Records contained in a dataset:
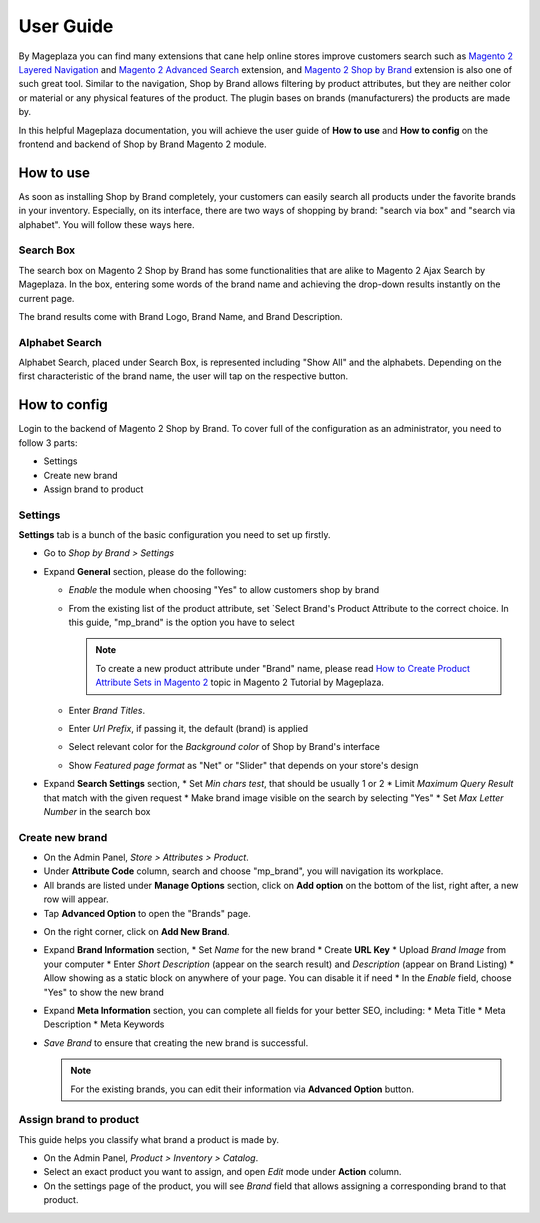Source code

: ================
User Guide
================

By Mageplaza you can find many extensions that cane help online stores improve customers search such as `Magento 2 Layered Navigation`_ and `Magento 2 Advanced Search`_ extension, and `Magento 2 Shop by Brand`_ extension is also one of such great tool. Similar to the navigation, Shop by Brand allows filtering by product attributes, but they are neither color or material or any physical features of the product. The plugin bases on brands (manufacturers) the products are made by. 

In this helpful Mageplaza documentation, you will achieve the user guide of **How to use** and **How to config** on the frontend and backend of Shop by Brand Magento 2 module. 


How to use 
---------------

As soon as installing Shop by Brand completely, your customers can easily search all products under the favorite brands in your inventory. Especially, on its interface, there are two ways of shopping by brand: "search via box" and "search via alphabet". You will follow these ways here.

Search Box
^^^^^^^^^^^^^^^^^^^

The search box on Magento 2 Shop by Brand has some functionalities that are alike to Magento 2 Ajax Search by Mageplaza. In the box, entering some words of the brand name and achieving the drop-down results instantly on the current page.

.. image:: https://i.imgur.com/jcxg8N5.gif

The brand results come with Brand Logo, Brand Name, and Brand Description. 

.. image:: https://i.imgur.com/TiE2DyN.png

Alphabet Search
^^^^^^^^^^^^^^^^^^^^^^^

Alphabet Search, placed under Search Box, is represented including "Show All" and the alphabets. Depending on the first characteristic of the brand name, the user will tap on the respective button.

.. image:: https://i.imgur.com/p0Xb3sb.gif

How to config
------------------

Login to the backend of Magento 2 Shop by Brand. To cover full of the configuration as an administrator, you need to follow 3 parts: 

* Settings
* Create new brand
* Assign brand to product

Settings
^^^^^^^^^^^^^^^^^^^

**Settings** tab is a bunch of the basic configuration you need to set up firstly. 

* Go to `Shop by Brand > Settings`
* Expand **General** section, please do the following:

  * `Enable` the module when choosing "Yes" to allow customers shop by brand
  * From the existing list of the product attribute, set `Select Brand's Product Attribute    to the correct choice. In this guide, "mp_brand" is the option you have to select

    .. note:: To create a new product attribute under "Brand" name, please read `How to Create Product Attribute Sets in Magento 2`_ topic in Magento 2 Tutorial by Mageplaza.

  * Enter `Brand Titles`.
  * Enter `Url Prefix`, if passing it, the default (brand) is applied
  * Select relevant color for the `Background color` of Shop by Brand's interface 
  * Show `Featured page format` as "Net" or "Slider" that depends on your store's design
* Expand **Search Settings** section,
  * Set `Min chars test`, that should be usually 1 or 2
  * Limit `Maximum Query Result` that match with the given request
  * Make brand image visible on the search by selecting "Yes"
  * Set `Max Letter Number` in the search box
.. image:: https://i.imgur.com/YMy5mJ4.png

Create new brand
^^^^^^^^^^^^^^^^^^^^^^

* On the Admin Panel, `Store > Attributes > Product`.
* Under **Attribute Code** column, search and choose "mp_brand", you will navigation its workplace.
* All brands are listed under **Manage Options** section, click on **Add option** on the bottom of the list, right after, a new row will appear.
* Tap **Advanced Option** to open the "Brands" page.

.. image:: https://i.imgur.com/WhHxzCr.gif

* On the right corner, click on **Add New Brand**.
* Expand **Brand Information** section,
  * Set `Name` for the new brand
  * Create **URL Key**
  * Upload `Brand Image` from your computer
  * Enter `Short Description` (appear on the search result) and `Description` (appear on Brand Listing) 
  * Allow showing as a static block on anywhere of your page. You can disable it if need
  * In the `Enable` field, choose "Yes" to show the new brand
* Expand **Meta Information** section, you can complete all fields for your better SEO, including:
  * Meta Title
  * Meta Description
  * Meta Keywords
* `Save Brand` to ensure that creating the new brand is successful.

  .. note:: For the existing brands, you can edit their information via **Advanced Option** button.

Assign brand to product 
^^^^^^^^^^^^^^^^^^^^^^^^^

This guide helps you classify what brand a product is made by.

* On the Admin Panel, `Product > Inventory > Catalog`.
* Select an exact product you want to assign, and open `Edit` mode under **Action** column.
* On the settings page of the product, you will see `Brand` field that allows assigning a corresponding brand to that product.

.. image:: https://i.imgur.com/B4c9jeE.png

.. _Magento 2 Shop by Brand: https://www.mageplaza.com/magento-2-shop-by-brand/
.. _Magento 2 Layered Navigation: https://www.mageplaza.com/magento-2-layered-navigation-extension/
.. _Magento 2 Advanced Search: https://www.mageplaza.com/magento-2-search-extension/
.. _How to Create Product Attribute Sets in Magento 2: https://www.mageplaza.com/kb/how-to-create-product-attribute-sets-magento-2.html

** Your objective **
Write the entries above out again exactly, omitting each image.

** Solution to this problem **
Source code

: ================
User Guide
================

By Mageplaza you can find many extensions that cane help online stores improve customers search such as `Magento 2 Layered Navigation`_ and `Magento 2 Advanced Search`_ extension, and `Magento 2 Shop by Brand`_ extension is also one of such great tool. Similar to the navigation, Shop by Brand allows filtering by product attributes, but they are neither color or material or any physical features of the product. The plugin bases on brands (manufacturers) the products are made by. 

In this helpful Mageplaza documentation, you will achieve the user guide of **How to use** and **How to config** on the frontend and backend of Shop by Brand Magento 2 module. 


How to use 
---------------

As soon as installing Shop by Brand completely, your customers can easily search all products under the favorite brands in your inventory. Especially, on its interface, there are two ways of shopping by brand: "search via box" and "search via alphabet". You will follow these ways here.

Search Box
^^^^^^^^^^^^^^^^^^^

The search box on Magento 2 Shop by Brand has some functionalities that are alike to Magento 2 Ajax Search by Mageplaza. In the box, entering some words of the brand name and achieving the drop-down results instantly on the current page.

.. image:: https://i.imgur.com/jcxg8N5.gif

The brand results come with Brand Logo, Brand Name, and Brand Description. 

.. image:: https://i.imgur.com/TiE2DyN.png

Alphabet Search
^^^^^^^^^^^^^^^^^^^^^^^

Alphabet Search, placed under Search Box, is represented including "Show All" and the alphabets. Depending on the first characteristic of the brand name, the user will tap on the respective button.

.. image:: https://i.imgur.com/p0Xb3sb.gif

How to config
------------------

Login to the backend of Magento 2 Shop by Brand. To cover full of the configuration as an administrator, you need to follow 3 parts: 

* Settings
* Create new brand
* Assign brand to product

Settings
^^^^^^^^^^^^^^^^^^^

**Settings** tab is a bunch of the basic configuration you need to set up firstly. 

* Go to `Shop by Brand > Settings`
* Expand **General** section, please do the following:

  * `Enable` the module when choosing "Yes" to allow customers shop by brand
  * From the existing list of the product attribute, set `Select Brand's Product Attribute    to the correct choice. In this guide, "mp_brand" is the option you have to select

    .. note:: To create a new product attribute under "Brand" name, please read `How to Create Product Attribute Sets in Magento 2`_ topic in Magento 2 Tutorial by Mageplaza.

  * Enter `Brand Titles`.
  * Enter `Url Prefix`, if passing it, the default (brand) is applied
  * Select relevant color for the `Background color` of Shop by Brand's interface 
  * Show `Featured page format` as "Net" or "Slider" that depends on your store's design
* Expand **Search Settings** section,
  * Set `Min chars test`, that should be usually 1 or 2
  * Limit `Maximum Query Result` that match with the given request
  * Make brand image visible on the search by selecting "Yes"
  * Set `Max Letter Number` in the search box
.. image:: https://i.imgur.com/YMy5mJ4.png

Create new brand
^^^^^^^^^^^^^^^^^^^^^^

* On the Admin Panel, `Store > Attributes > Product`.
* Under **Attribute Code** column, search and choose "mp_brand", you will navigation its workplace.
* All brands are listed under **Manage Options** section, click on **Add option** on the bottom of the list, right after, a new row will appear.
* Tap **Advanced Option** to open the "Brands" page.

.. image:: https://i.imgur.com/WhHxzCr.gif

* On the right corner, click on **Add New Brand**.
* Expand **Brand Information** section,
  * Set `Name` for the new brand
  * Create **URL Key**
  * Upload `Brand Image` from your computer
  * Enter `Short Description` (appear on the search result) and `Description` (appear on Brand Listing) 
  * Allow showing as a static block on anywhere of your page. You can disable it if need
  * In the `Enable` field, choose "Yes" to show the new brand
* Expand **Meta Information** section, you can complete all fields for your better SEO, including:
  * Meta Title
  * Meta Description
  * Meta Keywords
* `Save Brand` to ensure that creating the new brand is successful.

  .. note:: For the existing brands, you can edit their information via **Advanced Option** button.

Assign brand to product 
^^^^^^^^^^^^^^^^^^^^^^^^^

This guide helps you classify what brand a product is made by.

* On the Admin Panel, `Product > Inventory > Catalog`.
* Select an exact product you want to assign, and open `Edit` mode under **Action** column.
* On the settings page of the product, you will see `Brand` field that allows assigning a corresponding brand to that product.

.. image:: https://i.imgur.com/B4c9jeE.png

.. _Magento 2 Shop by Brand: https://www.mageplaza.com/magento-2-shop-by-brand/
.. _Magento 2 Layered Navigation: https://www.mageplaza.com/magento-2-layered-navigation-extension/
.. _Magento 2 Advanced Search: https://www.mageplaza.com/magento-2-search-extension/
.. _How to Create Product Attribute Sets in Magento 2: https://www.mageplaza.com/kb/how-to-create-product-attribute-sets-magento-2.html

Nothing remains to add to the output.